Antes de detalhar os dois achados, é pertinente lembrar o objeto do referido contrato: “prestação de serviços técnicos especializados de desenvolvimento e execução de projeto de ensino, pesquisa, gestão e governança como prática integrativa, a partir da criação no âmbito da Casa Civil do Governo do Estado do Paraná do ‘Centro Integrado de Gestão e Governança do Estado do Paraná (CIG-PR)’ cumulando com a implantação do ‘Escritório de Processos’ da Casa Civil do Estado do Paraná” — no valor de R$ 38 milhões através de uma contratação por inexigibilidade de licitação.
A forma de contratação é o primeiro apontamento dos técnicos.
“Não se visualizou o motivo pelo qual a inexigibilidade de licitação seria mais vantajosa ao interesse público que as demais soluções disponíveis: serviços poderiam ser prestados, total ou parcialmente, pela própria Administração ou via procedimento licitatório, ou ainda por meio de contratação direta por inexigibilidade, entre outros”.
Os técnicos pontual que a Casa Civil sustenta que o termo de referência adotou referências de preços praticados em contratos anteriores da Fapec com o Estado do Paraná. Todavia, destaca o TC, “ao se exigir as notas fiscais da FAPEC, a fundação de direito privado ventilou que não seria possível utilizar estas referências, uma vez que a solução oferecida à Casa Civil, apesar de englobar partes do pacote prestado à ParanáEducação e SEED/PR, não corresponderia integralmente a nenhuma delas”.

* Material de origem
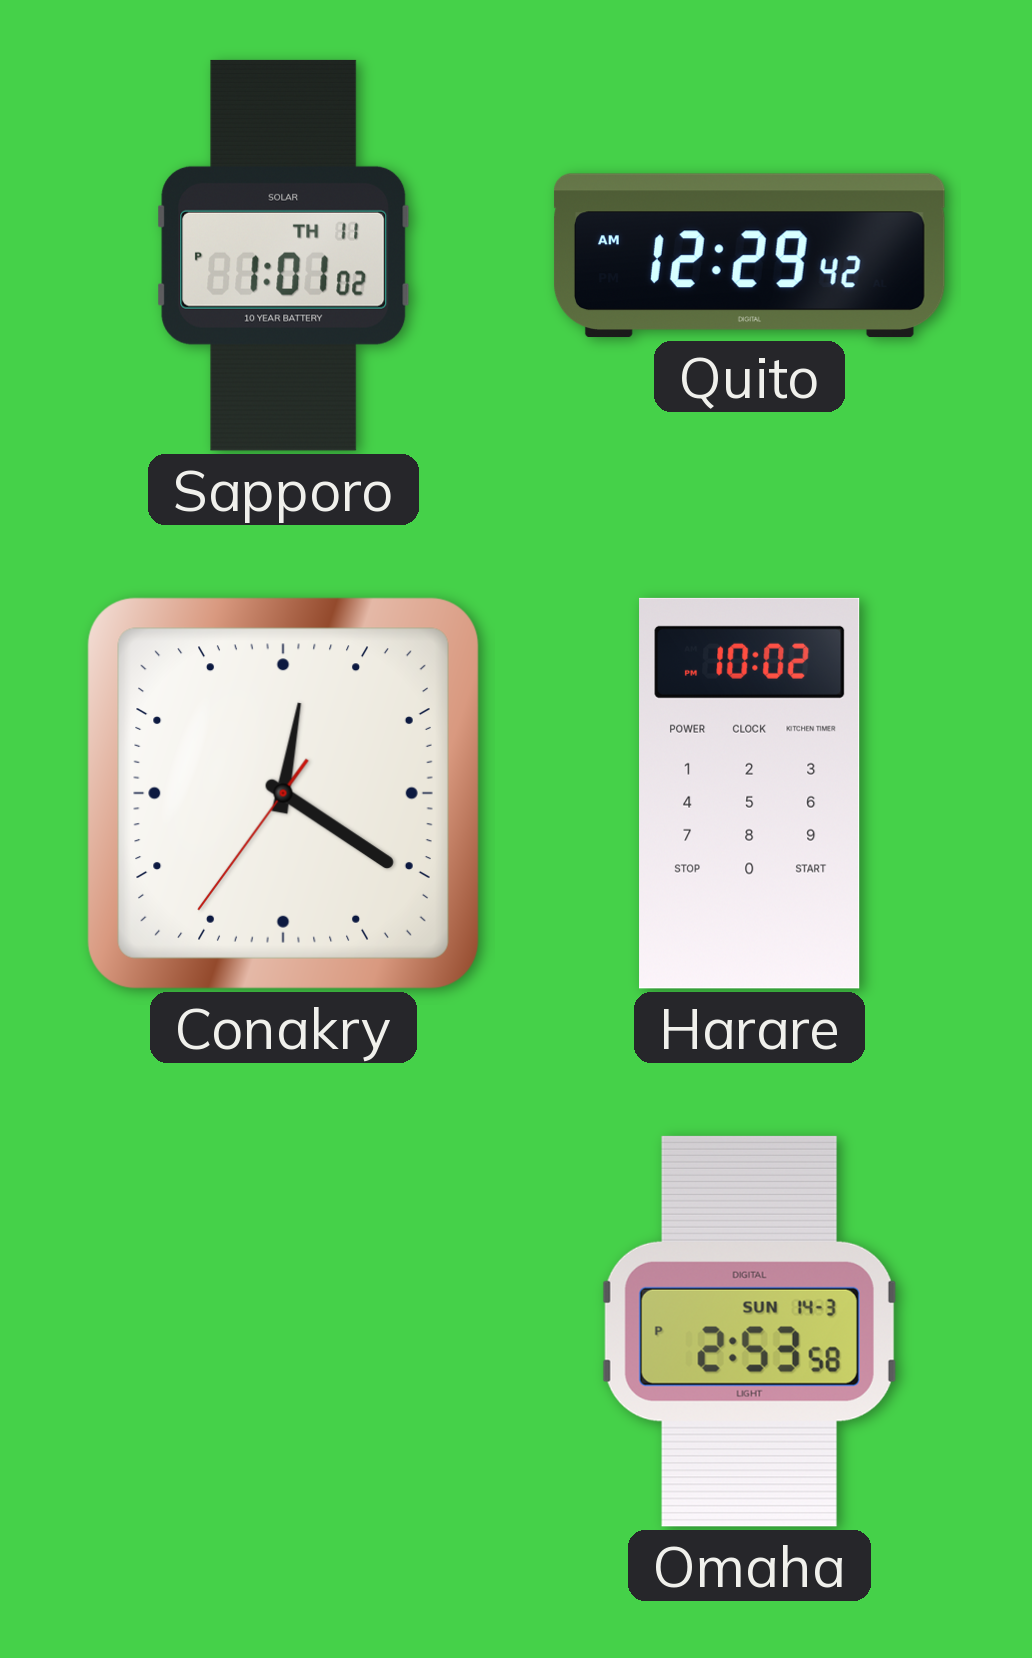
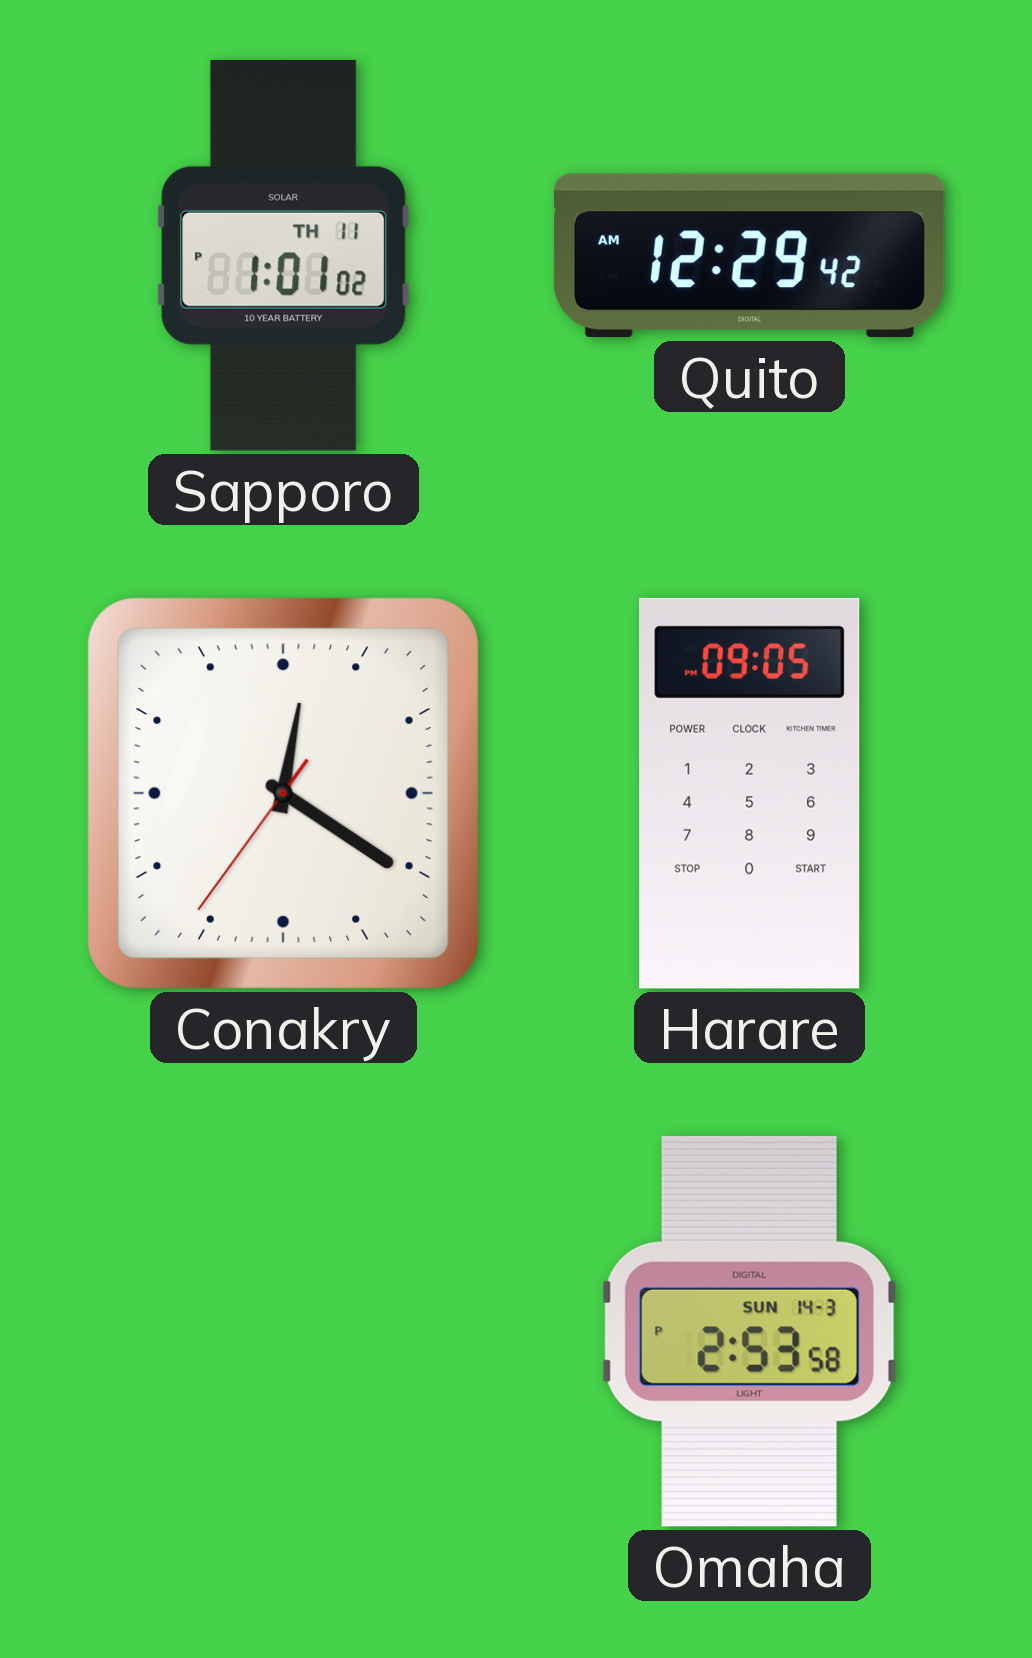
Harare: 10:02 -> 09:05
...
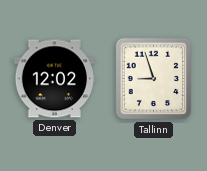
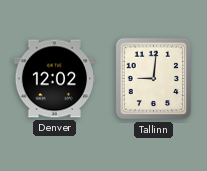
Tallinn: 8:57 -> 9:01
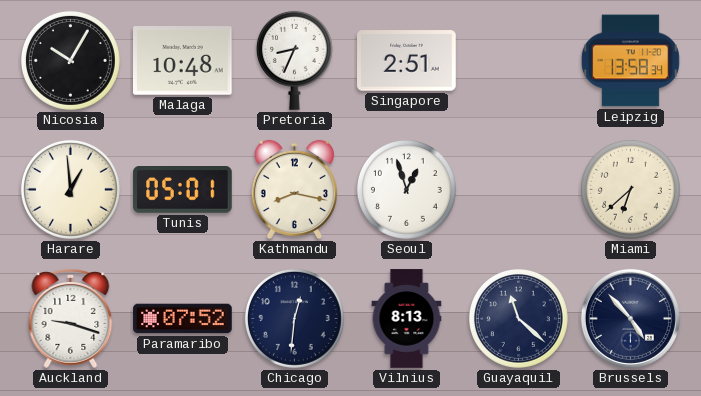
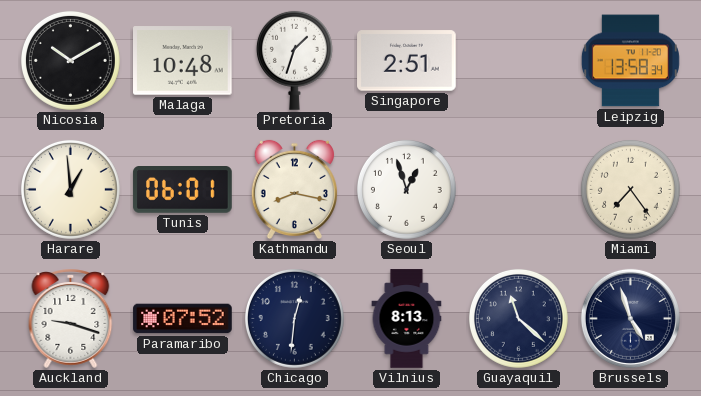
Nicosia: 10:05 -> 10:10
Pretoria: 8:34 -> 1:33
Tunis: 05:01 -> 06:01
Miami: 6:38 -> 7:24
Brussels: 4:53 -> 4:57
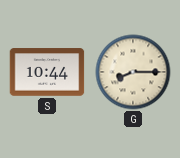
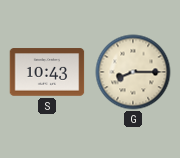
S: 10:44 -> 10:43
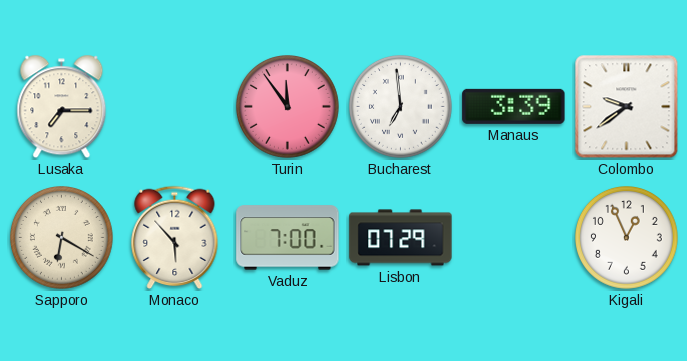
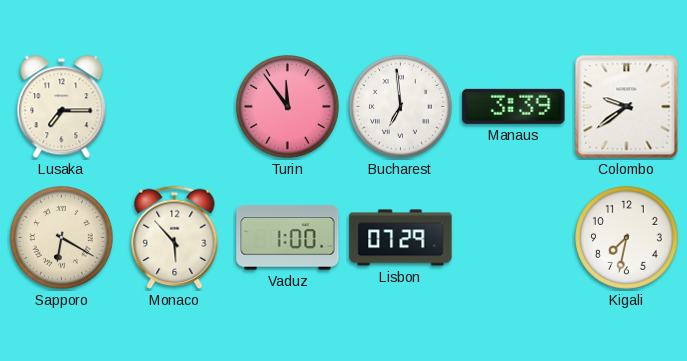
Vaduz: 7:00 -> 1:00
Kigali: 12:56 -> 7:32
* * *
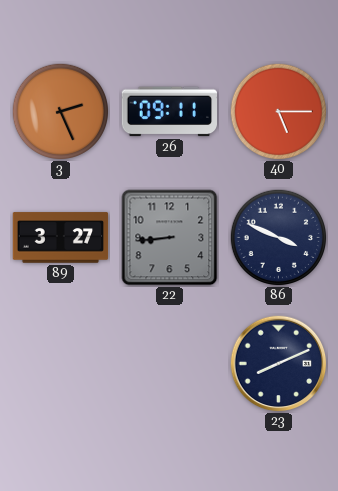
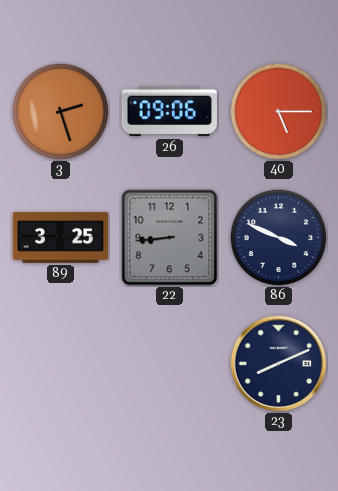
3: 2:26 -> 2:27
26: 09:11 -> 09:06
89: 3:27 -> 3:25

* Tarefas a realizar
1 – Reproduza literalmente as linhas da listagem, começando pela que contém "Nicosia: 10:05 -> 10:10" e terminando na que contém "Vaduz: 7:00 -> 1:00", ambas incluídas. Deixe as imagens de fora da resposta.
2 – Prossiga o trecho sobre a auditoria do contrato da Casa Civil do Paraná a partir do ponto em que ele termina.

* Respostas às tarefas
1 –
Nicosia: 10:05 -> 10:10
Pretoria: 8:34 -> 1:33
Tunis: 05:01 -> 06:01
Miami: 6:38 -> 7:24
Brussels: 4:53 -> 4:57
S: 10:44 -> 10:43
Vaduz: 7:00 -> 1:00

2 –
A instituição de Contas se refere a outros dois contratos que a fundação mantém com o governo do Paraná na área da educação, mas que não são objeto da auditoria.
“Causa estranheza que a Casa Civil, ao mesmo tempo em que fundamenta a escolha da FAPEC nas outras experiências com o governo paranaense, não usou as referências de preço analiticamente, ante a alegação da própria fundação de que os objetos não possuem correspondência”.
“Incongruências”
O relatório preliminar de auditoria destaca ainda incongruências quanto a à orçamentação da contratação direta uma vez que “a Casa Civil não logrou comprovar, nos autos do procedimento administrativo da contratação, a simples tentativa de obtenção de outras fontes de preços, por exemplo, por meio de consulta a outras fundações ligadas a universidades ou mesmo da própria FAPEC com outros Fazendas Públicas. Tudo no intuito de, ao menos, avaliar a ordem de grandeza do preço oferecido para este contrato”.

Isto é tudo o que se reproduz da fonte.